On obtient alors après dilution dans la cuve un taux de SO2 0,09 g/hL soit 0,9 mg/L !

Quelques chiffres pour mettre en perspective cette valeur de 0,9 mg/L :

  • Limite légale pour un vin “sans sulfites ajouté” = 10 mg/L 
  • Production directe en fonction de la souche de levure = de quelques mg à 100 mg/L
  • Limite légale européenne pour un vin bio sec (<2 g/L glucose-fructose) rouge = 100 mg/L
  • Limite légale européenne pour un vin bio sec (<2 g/L glucose-fructose) blanc = 150 mg/L

 

En fin de compte, l’impact du sulfitage du pied de cuve sur le taux de sulfites final est dans tous les cas infime.

Suivi et Contrôle avant incorporation du pied de cuve

Éviter les déviations organoleptiques (vernis à ongle, piqûre lactique, notes animales, …) - Déguster, déguster et déguster.

Limiter l’acidité volatile - Analyser régulièrement au labo

Piloter la densité - Incorporer entre 1050 et 1020 (mesurer la densité au moins 2 fois par jour car ça peut aller très vite !)

Limiter la différence  de température entre la cuve et le PDC - < 5°C (sinon passer par une phase d’acclimatation)

Suivi de la FA après incorporation du pied de cuve

  • Attention à la température

    (même si c’est aussi vrai en fermentation avec LSA)

    Trop bas on fermente mal voire on ne fermente pas du tout.

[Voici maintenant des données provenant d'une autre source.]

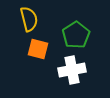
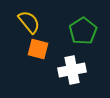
yellow semicircle: moved 3 px down; rotated 25 degrees counterclockwise
green pentagon: moved 7 px right, 4 px up
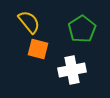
green pentagon: moved 1 px left, 2 px up
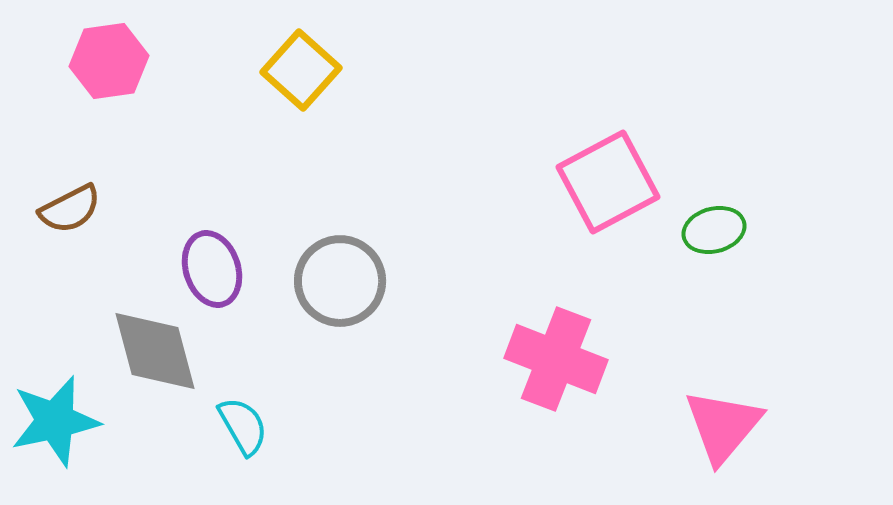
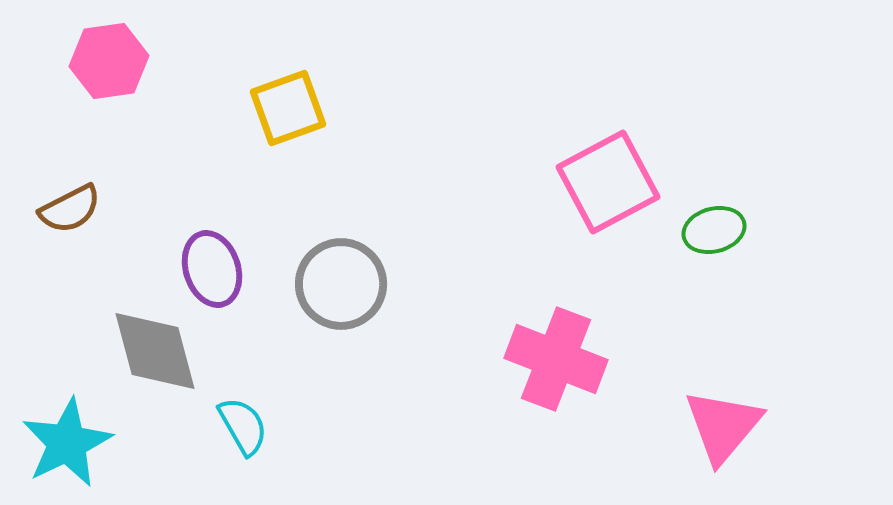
yellow square: moved 13 px left, 38 px down; rotated 28 degrees clockwise
gray circle: moved 1 px right, 3 px down
cyan star: moved 12 px right, 22 px down; rotated 14 degrees counterclockwise
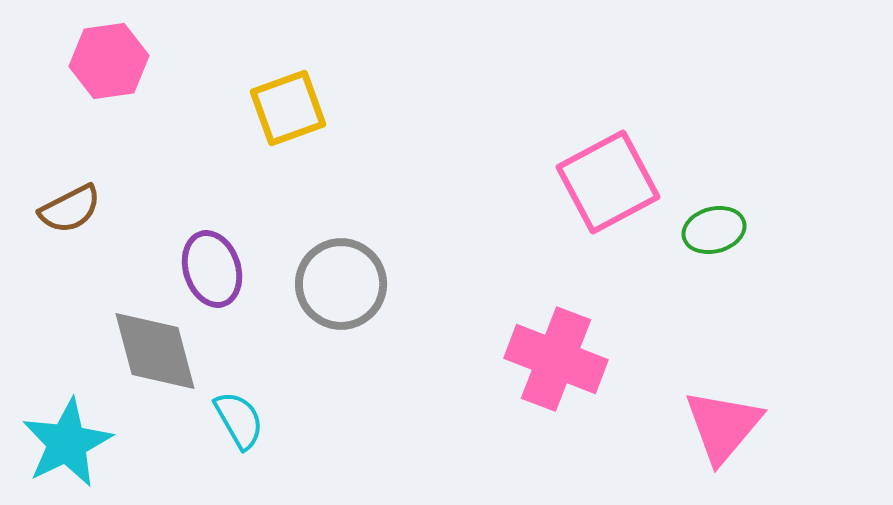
cyan semicircle: moved 4 px left, 6 px up
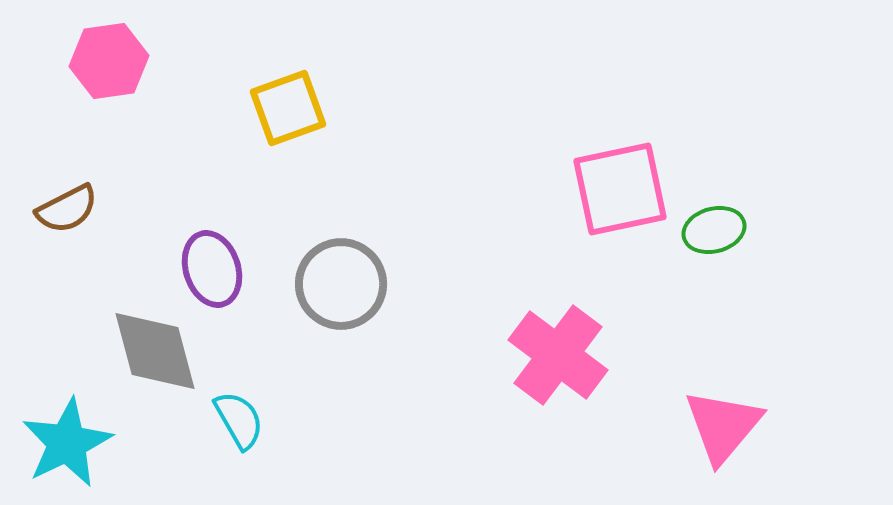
pink square: moved 12 px right, 7 px down; rotated 16 degrees clockwise
brown semicircle: moved 3 px left
pink cross: moved 2 px right, 4 px up; rotated 16 degrees clockwise
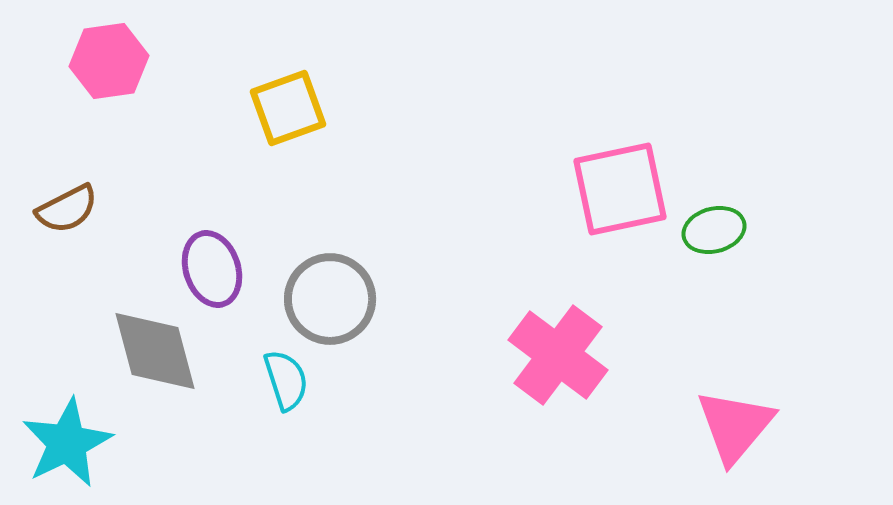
gray circle: moved 11 px left, 15 px down
cyan semicircle: moved 47 px right, 40 px up; rotated 12 degrees clockwise
pink triangle: moved 12 px right
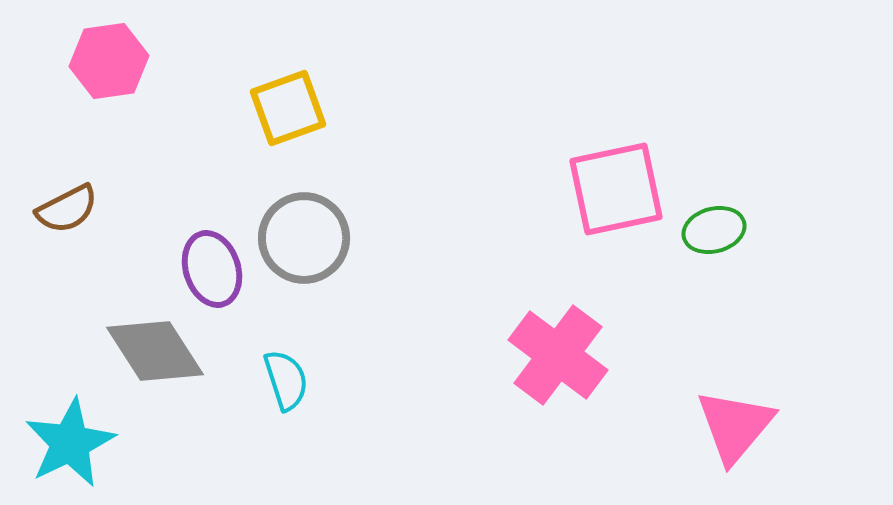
pink square: moved 4 px left
gray circle: moved 26 px left, 61 px up
gray diamond: rotated 18 degrees counterclockwise
cyan star: moved 3 px right
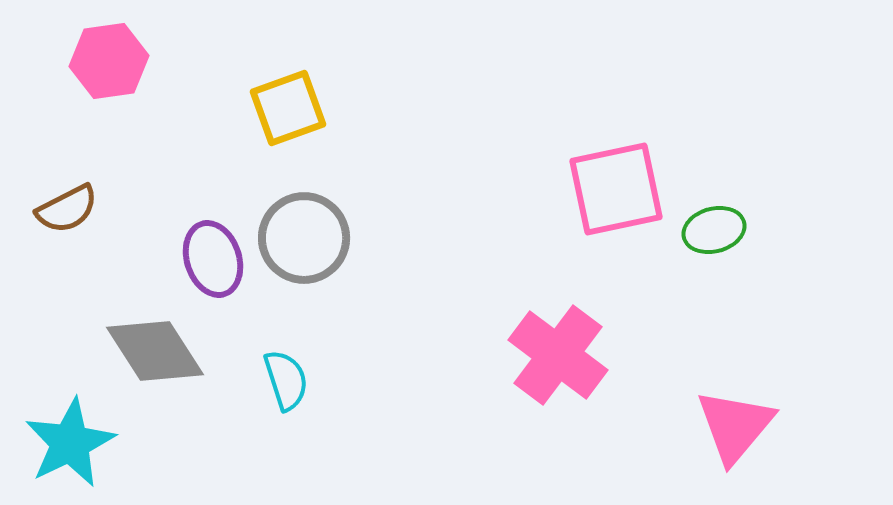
purple ellipse: moved 1 px right, 10 px up
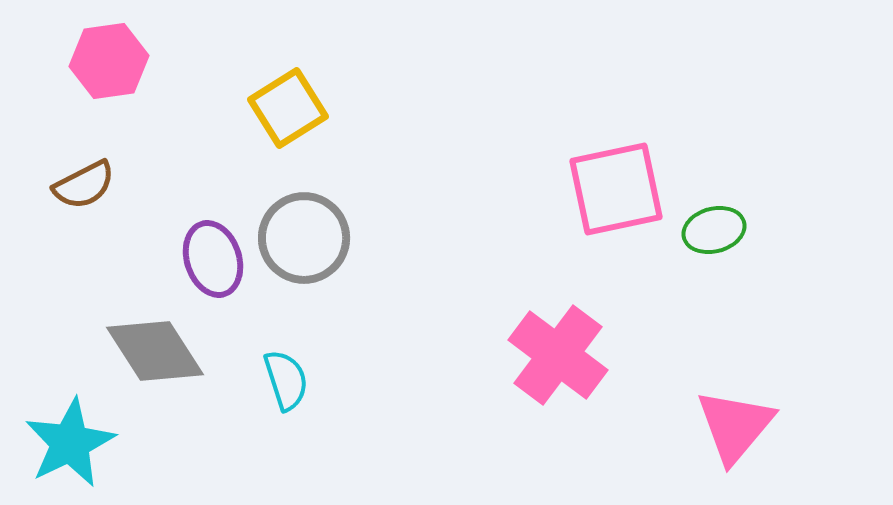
yellow square: rotated 12 degrees counterclockwise
brown semicircle: moved 17 px right, 24 px up
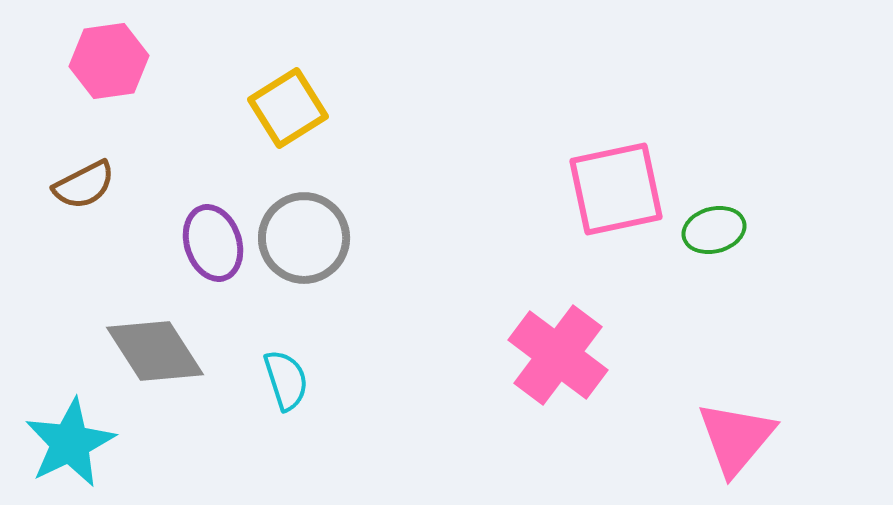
purple ellipse: moved 16 px up
pink triangle: moved 1 px right, 12 px down
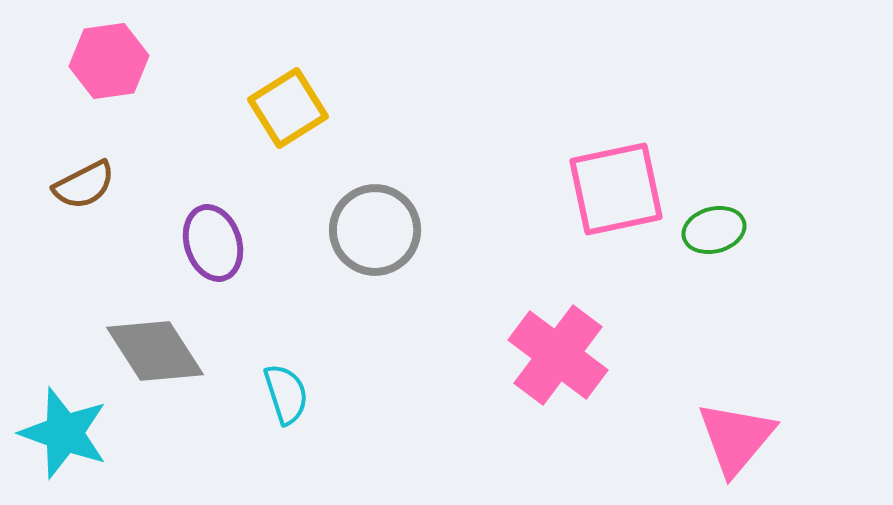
gray circle: moved 71 px right, 8 px up
cyan semicircle: moved 14 px down
cyan star: moved 6 px left, 10 px up; rotated 26 degrees counterclockwise
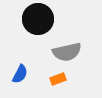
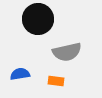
blue semicircle: rotated 126 degrees counterclockwise
orange rectangle: moved 2 px left, 2 px down; rotated 28 degrees clockwise
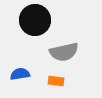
black circle: moved 3 px left, 1 px down
gray semicircle: moved 3 px left
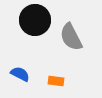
gray semicircle: moved 7 px right, 15 px up; rotated 76 degrees clockwise
blue semicircle: rotated 36 degrees clockwise
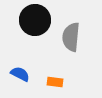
gray semicircle: rotated 32 degrees clockwise
orange rectangle: moved 1 px left, 1 px down
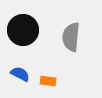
black circle: moved 12 px left, 10 px down
orange rectangle: moved 7 px left, 1 px up
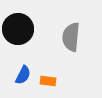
black circle: moved 5 px left, 1 px up
blue semicircle: moved 3 px right, 1 px down; rotated 90 degrees clockwise
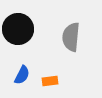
blue semicircle: moved 1 px left
orange rectangle: moved 2 px right; rotated 14 degrees counterclockwise
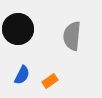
gray semicircle: moved 1 px right, 1 px up
orange rectangle: rotated 28 degrees counterclockwise
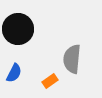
gray semicircle: moved 23 px down
blue semicircle: moved 8 px left, 2 px up
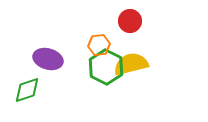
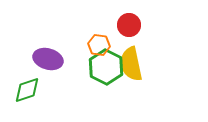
red circle: moved 1 px left, 4 px down
orange hexagon: rotated 15 degrees clockwise
yellow semicircle: rotated 88 degrees counterclockwise
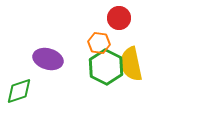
red circle: moved 10 px left, 7 px up
orange hexagon: moved 2 px up
green diamond: moved 8 px left, 1 px down
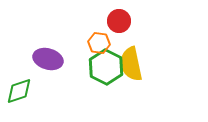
red circle: moved 3 px down
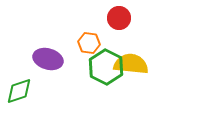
red circle: moved 3 px up
orange hexagon: moved 10 px left
yellow semicircle: rotated 108 degrees clockwise
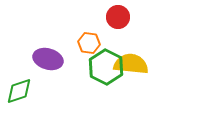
red circle: moved 1 px left, 1 px up
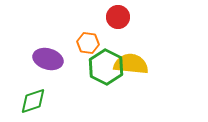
orange hexagon: moved 1 px left
green diamond: moved 14 px right, 10 px down
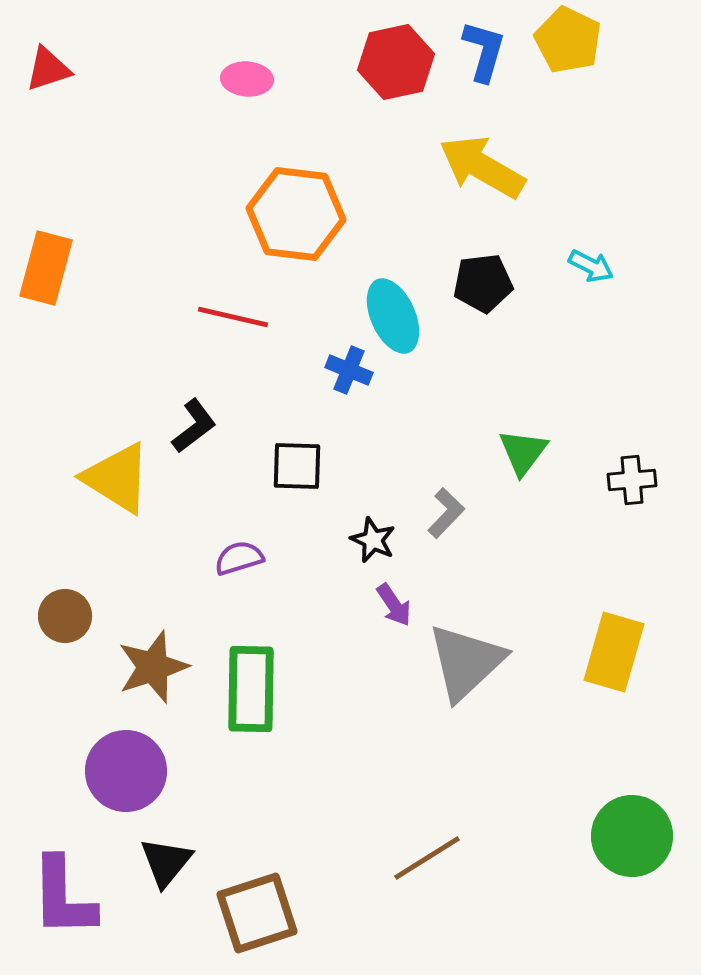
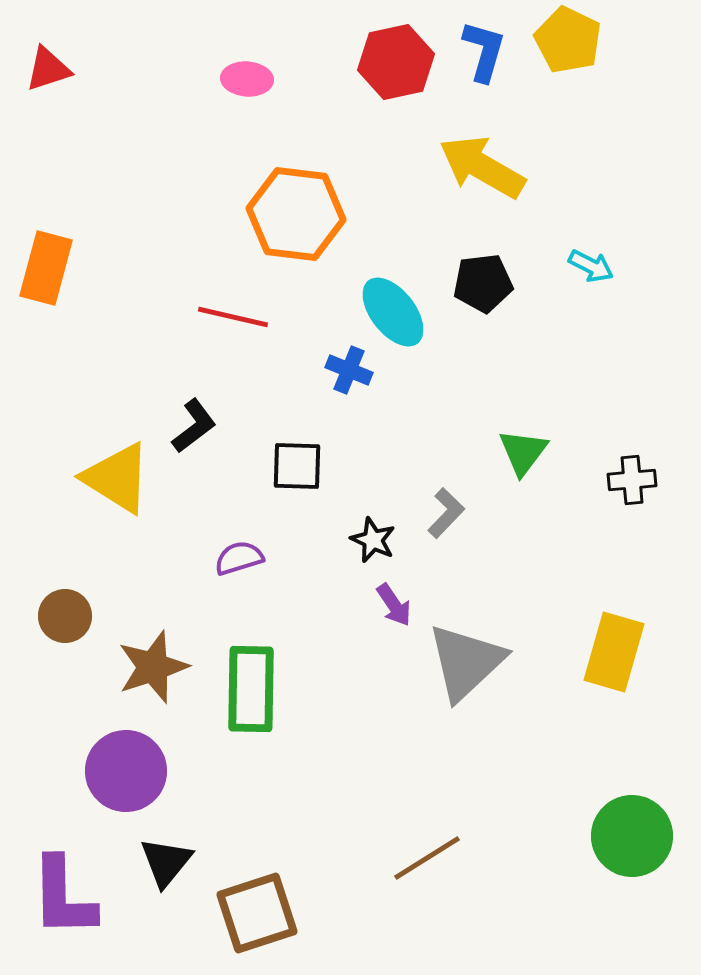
cyan ellipse: moved 4 px up; rotated 14 degrees counterclockwise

    Trop haut on perd en aromatique.

Suivi température FA
Regle ABC pour un pied de cuve en levures indigènes
  • Règle du A-B-C pour ensemencer d’une cuve à l’autre 

    PDC dans cuve A

    Cuve A dans cuve B

    Cuve B dans cuve C 

    Pas de cuve D on réalise un nouveau PDC !

Pour plus de détails pratiques, et pour l’adaptation du protocole en fonction de vos raisins et de votre matériel, on en discute lors de notre prochaine visite en cave.

 

* En 2020, le Syndicat de Défense des Vins Naturels a édité une charte, en vue d’une prochaine réglementation officielle (plus d’info ici). La charte permet l’utilisation d’un logo reconnu par la DGCCRF.